The Otago Regional Council's $37.5 million must be added to that.
So the public now faces funding virtually the entire project.
It is undemocratic for council to ignore such overwhelming opposition from the people who have to pay, especially when the project is both expensive and discretionary.
Council needs to listen to the community, but in the main it resists doing so; not only by pre-empting the annual plan submission process.
A well-run survey showing nearly 80% opposition was largely dismissed.
Letters to the newspaper and emails to councillors run at least 30 to 1 against the project but are regarded as extremist agitation.
The largest public meeting on a local issue in years was disparaged by people who did not attend.

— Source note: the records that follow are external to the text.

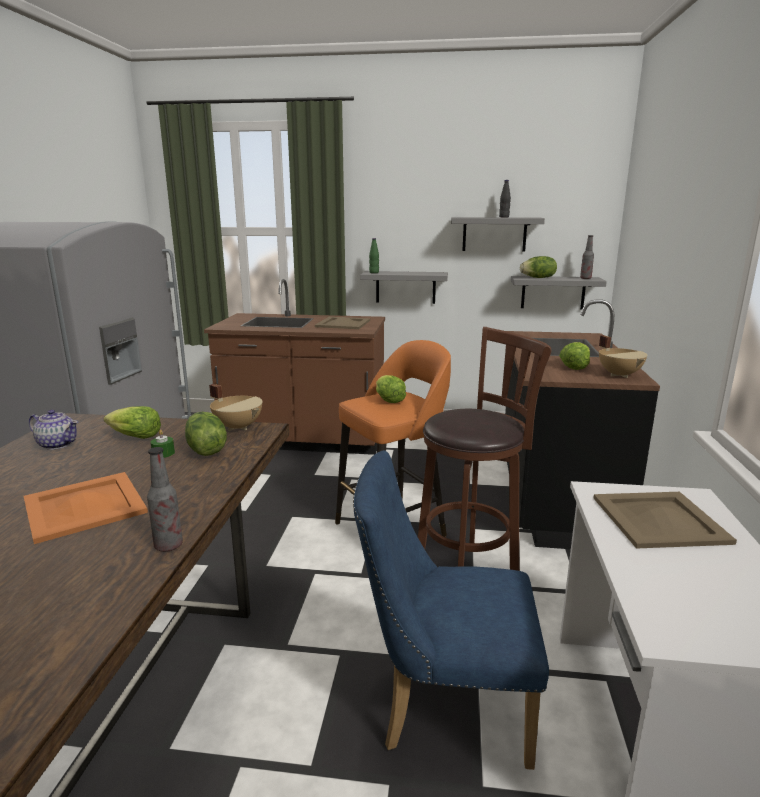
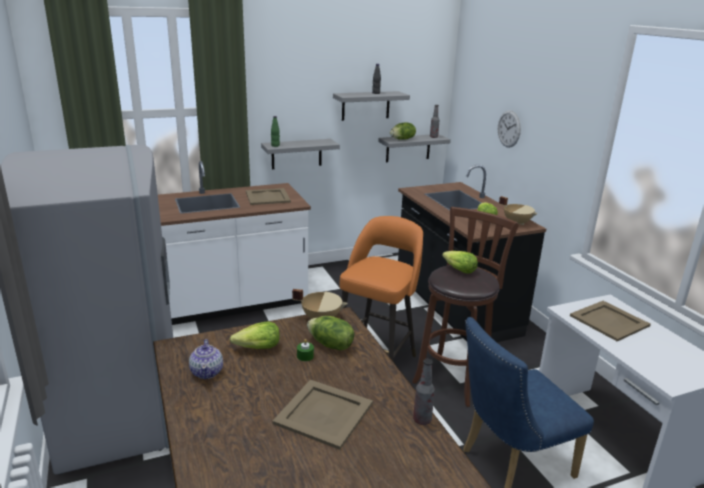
camera: 30 degrees left, 5 degrees up
orange tray [23,472,148,544] -> beige tray [272,380,373,450]
teapot [29,410,78,450] -> teapot turned 90 degrees clockwise [189,339,223,379]
brown counter [204,279,385,455] -> white counter [158,161,311,325]
lettuce [376,375,406,403] -> lettuce moved to [442,251,478,273]
none -> wall clock [498,110,521,148]

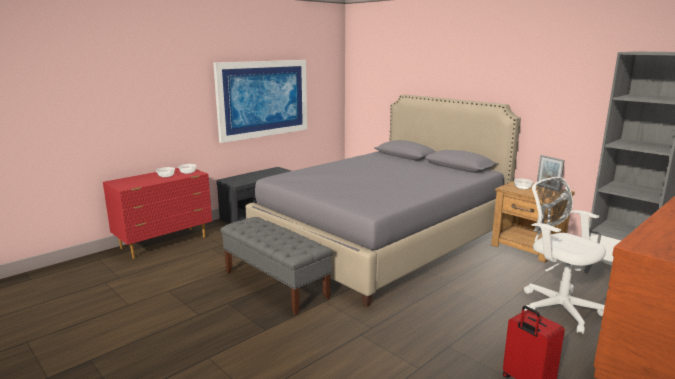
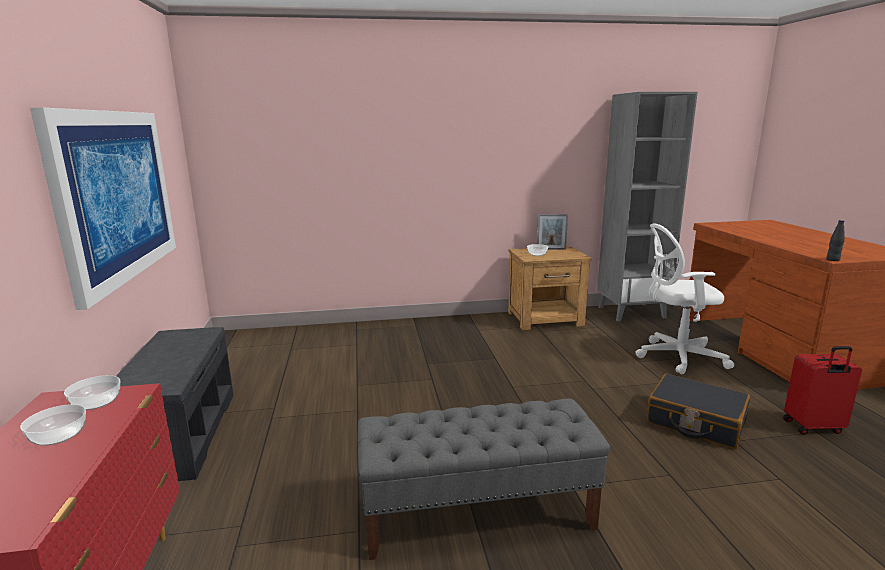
camera: 55 degrees left, 0 degrees up
grey bed [246,94,521,307] -> none
none -> black suitcase [647,373,750,449]
none -> black bottle [827,220,845,261]

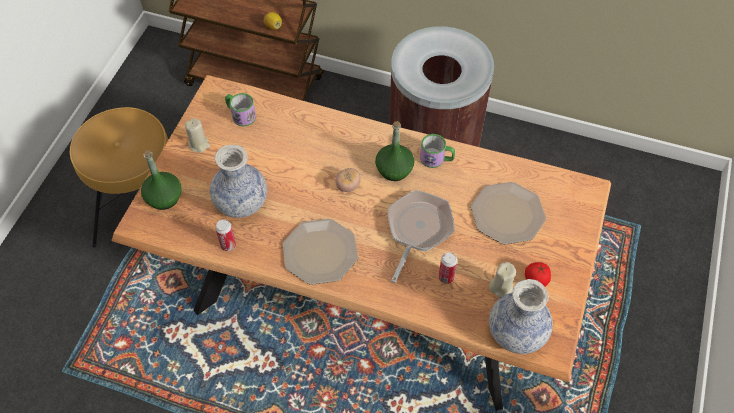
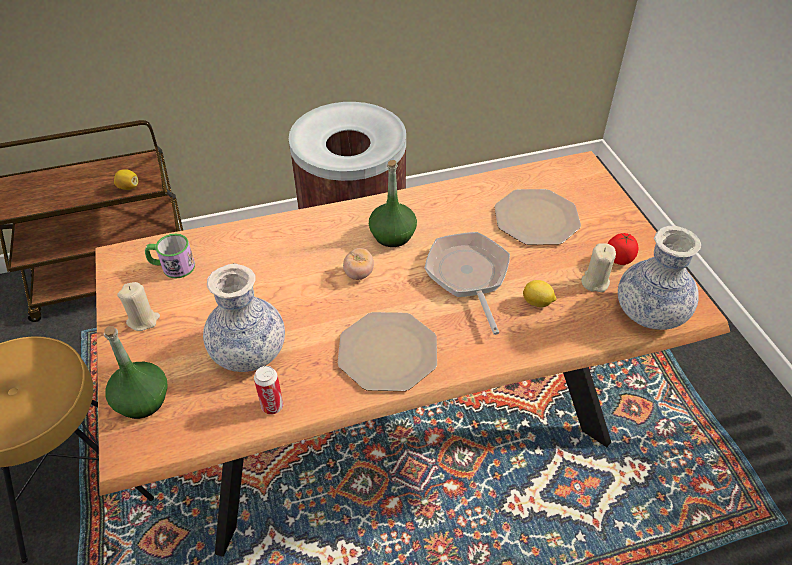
camera: 35 degrees left, 10 degrees down
mug [420,134,455,168] -> none
can [438,252,458,284] -> lemon [523,280,556,307]

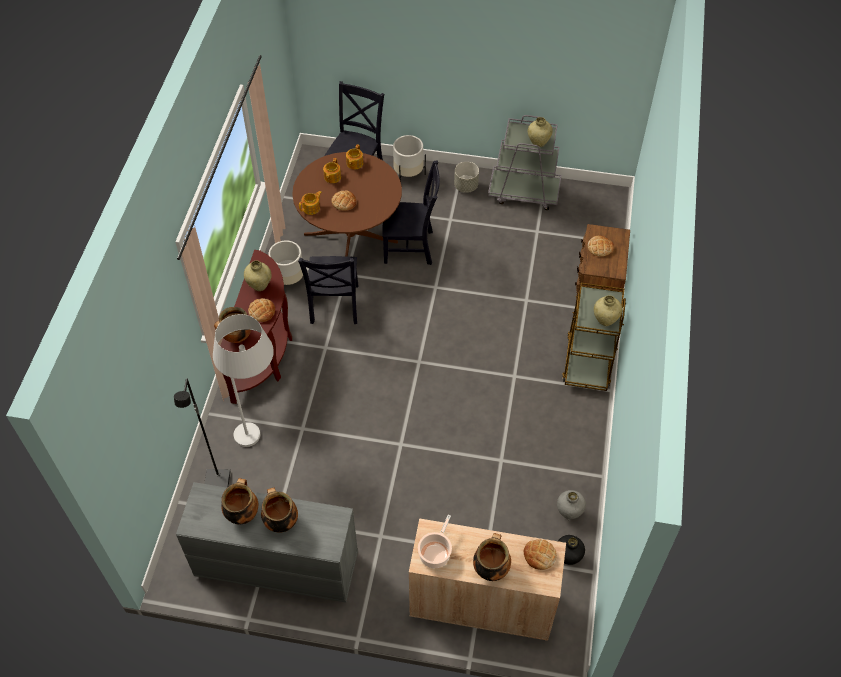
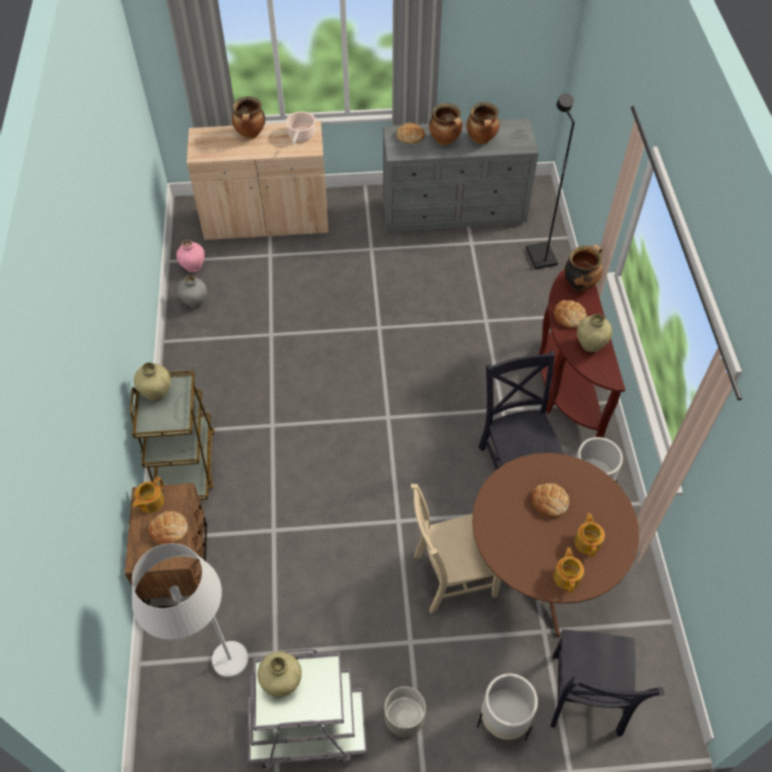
camera: 165 degrees right, 0 degrees up
white floor lamp [213,314,274,447] -> white floor lamp moved to [132,543,248,678]
teapot [299,191,322,215] -> teapot moved to [132,477,164,513]
black chair [382,160,440,265] -> beige chair [411,484,501,614]
bread [524,539,557,570] -> bread moved to [396,123,425,144]
black vase [558,535,585,565] -> pink vase [176,240,205,272]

Instead, we are assured that a silent and invisible majority, a majority who apparently neither speaks up, nor shows up to meetings, nor even, it would seem, fills in survey forms, is massively supportive.
Recent requests for a referendum are swatted away on the grounds that since it is not compulsory to vote, the result would be inconclusive.
But all of us on council are there as a result of just such an "inconclusive" ballot.
This council has fallen out of step with its community, and sadly seems determined to stay that way.
Indeed, perversely, council seems determined to rush the project through when haste is unnecessary and requests for reconsideration grow ever more numerous.
Against all sense, in defiance of its democratic obligations, and in a welter of evasion and broken assurances, council seems intent on forcing its ratepayers to pay for an enormous vanity project that the community has repeatedly said it cannot afford.
•Dave Cull is a Dunedin City Councillor.